> Work task: Update the records by replacing every occurrence of "ACQUISTA" with "BUY NOW" and changing nothing else. Write out all the text lines again, but leave out the pictures.

START Data

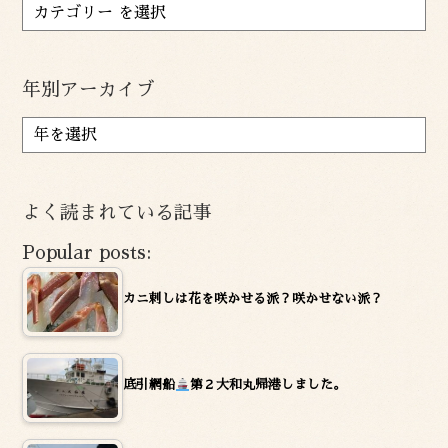
年別アーカイブ
ア
ー
カ
イ
よく読まれている記事
ブ
Popular posts:
カニ刺しは花を咲かせる派？咲かせない派？
底引網船
第２大和丸帰港しました。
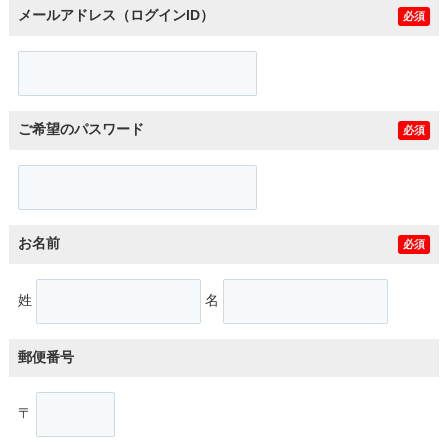
メールアドレス（ログインID）
必須
ご希望のパスワード
必須
お名前
必須
姓
名
郵便番号
〒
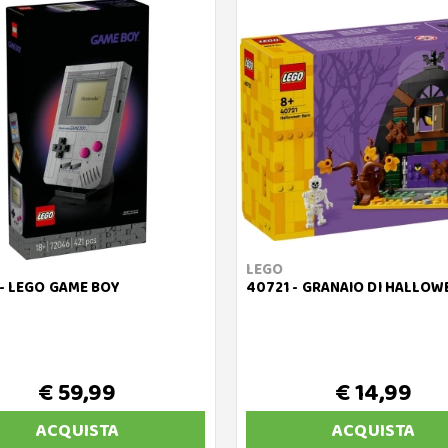
LEGO
- LEGO GAME BOY
40721 - GRANAIO DI HALLOW
€ 59,99
€ 14,99
ACQUISTA
ACQUISTA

END Data

> Exercise solution:
年別アーカイブ
ア
ー
カ
イ
よく読まれている記事
ブ
Popular posts:
カニ刺しは花を咲かせる派？咲かせない派？
底引網船
第２大和丸帰港しました。
メールアドレス（ログインID）
必須
ご希望のパスワード
必須
お名前
必須
姓
名
郵便番号
〒
LEGO
- LEGO GAME BOY
40721 - GRANAIO DI HALLOW
€ 59,99
€ 14,99
BUY NOW
BUY NOW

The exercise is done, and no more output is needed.